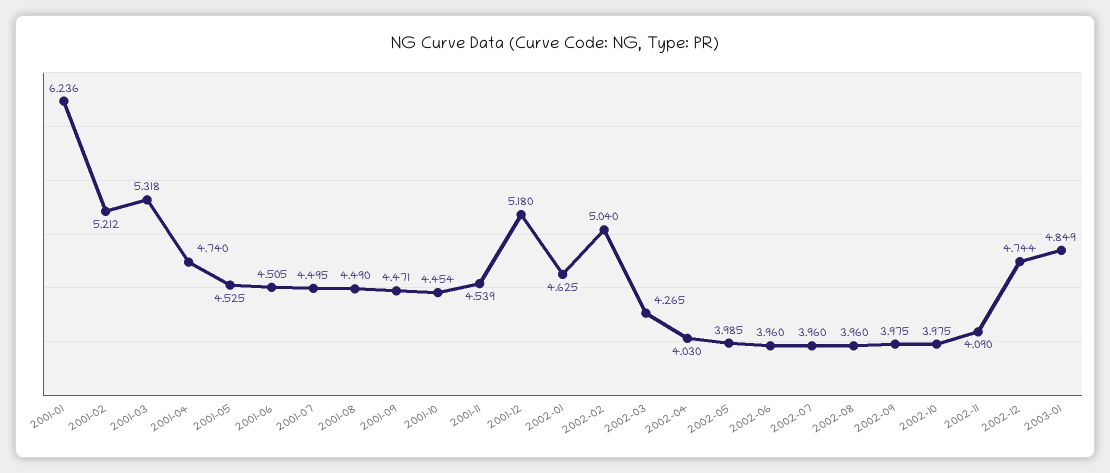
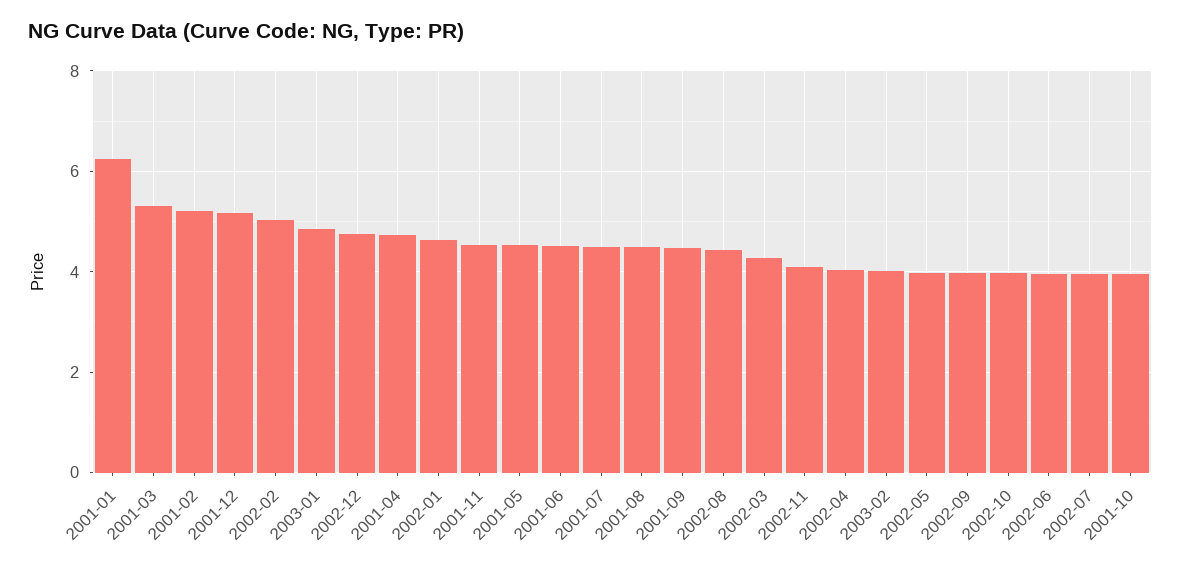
  {
    "2001-01": 6.236,
    "2001-02": 5.212,
    "2001-03": 5.318,
    "2001-04": 4.74,
    "2001-05": 4.525,
    "2001-06": 4.505,
    "2001-07": 4.495,
    "2001-08": 4.49,
    "2001-09": 4.471,
-   "2001-10": 4.454,
+   "2001-10": 4,
    "2001-11": 4.539,
    "2001-12": 5.18,
    "2002-01": 4.625,
    "2002-02": 5.04,
    "2002-03": 4.265,
    "2002-04": 4.03,
    "2002-05": 3.985,
    "2002-06": 3.96,
    "2002-07": 3.96,
-   "2002-08": 3.96,
+   "2002-08": 4.4,
    "2002-09": 3.975,
    "2002-10": 3.975,
    "2002-11": 4.09,
    "2002-12": 4.744,
-   "2003-01": 4.849
+   "2003-01": 4.849,
+   "2003-02": 4
  }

- _WHAT NEEDS TO BE DONE_: Would you restate all of the data above word for word, omitting the pictures?

- _PROBLEM SOLUTION_:
  {
    "2001-01": 6.236,
    "2001-02": 5.212,
    "2001-03": 5.318,
    "2001-04": 4.74,
    "2001-05": 4.525,
    "2001-06": 4.505,
    "2001-07": 4.495,
    "2001-08": 4.49,
    "2001-09": 4.471,
-   "2001-10": 4.454,
+   "2001-10": 4,
    "2001-11": 4.539,
    "2001-12": 5.18,
    "2002-01": 4.625,
    "2002-02": 5.04,
    "2002-03": 4.265,
    "2002-04": 4.03,
    "2002-05": 3.985,
    "2002-06": 3.96,
    "2002-07": 3.96,
-   "2002-08": 3.96,
+   "2002-08": 4.4,
    "2002-09": 3.975,
    "2002-10": 3.975,
    "2002-11": 4.09,
    "2002-12": 4.744,
-   "2003-01": 4.849
+   "2003-01": 4.849,
+   "2003-02": 4
  }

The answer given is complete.